«O homem que acompanhava Caderousse era evidentemente estranho ao Meio-Dia da França. Tratava-se de um desses feirantes que vêm vender jóias à feira de Beaucaire e que, durante o mês que dura a feira, aonde afluem vendedores e compradores de todas as partes da Europa, fazem às vezes cem ou cento e cinquenta mil francos de transacções.
«Caderousse entrou, apressado, à frente do outro. Depois, vendo a sala de baixo vazia, como de costume, e guardada apenas pelo seu cão, chamou a mulher:
«- Eh, Carconde! Aquele digno padre não nos enganou; o diamante é bom.

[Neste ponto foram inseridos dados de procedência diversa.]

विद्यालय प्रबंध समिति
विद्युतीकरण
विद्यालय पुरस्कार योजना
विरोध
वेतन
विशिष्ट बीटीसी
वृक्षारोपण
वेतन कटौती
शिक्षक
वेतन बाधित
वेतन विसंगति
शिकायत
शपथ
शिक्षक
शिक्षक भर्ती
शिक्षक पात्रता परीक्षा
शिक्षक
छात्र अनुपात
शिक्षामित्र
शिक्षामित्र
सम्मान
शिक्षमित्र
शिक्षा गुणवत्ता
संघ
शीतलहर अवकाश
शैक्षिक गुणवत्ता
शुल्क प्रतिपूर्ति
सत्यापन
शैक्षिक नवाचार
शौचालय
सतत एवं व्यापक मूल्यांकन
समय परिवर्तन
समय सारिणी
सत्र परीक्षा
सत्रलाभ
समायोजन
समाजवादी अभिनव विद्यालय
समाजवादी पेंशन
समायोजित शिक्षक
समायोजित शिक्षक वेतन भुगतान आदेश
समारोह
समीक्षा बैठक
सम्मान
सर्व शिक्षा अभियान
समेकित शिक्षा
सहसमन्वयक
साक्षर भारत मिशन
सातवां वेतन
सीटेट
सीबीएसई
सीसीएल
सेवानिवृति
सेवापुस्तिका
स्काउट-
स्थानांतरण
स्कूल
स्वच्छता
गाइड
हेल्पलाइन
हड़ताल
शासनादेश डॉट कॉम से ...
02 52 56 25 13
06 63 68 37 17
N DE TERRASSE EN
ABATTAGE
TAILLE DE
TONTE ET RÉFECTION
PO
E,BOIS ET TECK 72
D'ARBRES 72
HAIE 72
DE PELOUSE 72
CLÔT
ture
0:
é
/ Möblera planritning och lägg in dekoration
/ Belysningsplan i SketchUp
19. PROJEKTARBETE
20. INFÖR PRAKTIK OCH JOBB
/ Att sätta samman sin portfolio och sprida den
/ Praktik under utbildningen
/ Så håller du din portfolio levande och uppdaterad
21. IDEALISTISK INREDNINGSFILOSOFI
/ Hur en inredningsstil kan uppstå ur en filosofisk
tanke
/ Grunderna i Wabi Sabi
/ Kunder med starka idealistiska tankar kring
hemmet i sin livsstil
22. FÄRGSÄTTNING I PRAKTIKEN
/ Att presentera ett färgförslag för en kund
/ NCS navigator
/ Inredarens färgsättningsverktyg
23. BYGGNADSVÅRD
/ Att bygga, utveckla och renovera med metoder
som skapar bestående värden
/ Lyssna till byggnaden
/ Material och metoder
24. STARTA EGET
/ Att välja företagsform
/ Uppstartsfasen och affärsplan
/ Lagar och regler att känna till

«Ouviu-se uma exclamação de alegria e quase imediatamente a escada estalou debaixo de passos pesados devido à fraqueza e à doença.
«- Que dizes? - perguntou a mulher, mais pálida do que uma morta.
«- Digo que o diamante é bom Aqui está este senhor, um dos primeiros joalheiros de Paris, que está pronto a dar-nos cinquenta mil francos por ele. Apenas, para ter a certeza de que o diamante é de facto nosso, deseja que lhe contes, como já lhe contei, de que forma miraculosa a pedra veio parar às nossas mãos. Entretanto, senhor, faça favor de se sentar, e como o tempo está carregado, vou buscar-lhe qualquer coisa para se refrescar. - O joalheiro examinava com atenção o interior da estalagem e a pobreza visível daqueles que lhe queriam vender um diamante que parecia saído do tesouro de um príncipe.
«- Conte, minha senhora - pediu, querendo sem dúvida aproveitar a ausência do marido para que nenhum sinal da parte dele influenciasse a mulher e para verificar se as duas histórias encaixavam bem uma na outra.
«- Meu Deus, foi uma bênção do Céu que estávamos muito longe de esperar! - disse a mulher, com volubilidade. - Imagine, meu caro senhor, que o meu marido conheceu em 1814 ou 1815 um marinheiro chamado Edmond Dantès. Esse pobre rapaz, que Caderousse esquecera por completo, não o esqueceu a ele e deixou-lhe ao morrer o diamante que o senhor acaba de ver.
«- Mas como se tornou ele possuidor do diamante? - perguntou o joalheiro. - Já o tinha antes de ser preso?
«- Não, senhor - respondeu a mulher. - Mas parece que conheceu na prisão um inglês muito rico, e como na prisão o seu companheiro de cela adoeceu e Dantès o tratou como se fosse seu irmão, o inglês, ao sair do cativeiro, deixou ao pobre Dantès, que, menos feliz do que ele, morreu na prisão, esse diamante que ele nos legou por seu turno ao morrer e que encarregou o digno abade que cá esteve esta manhã de nos entregar.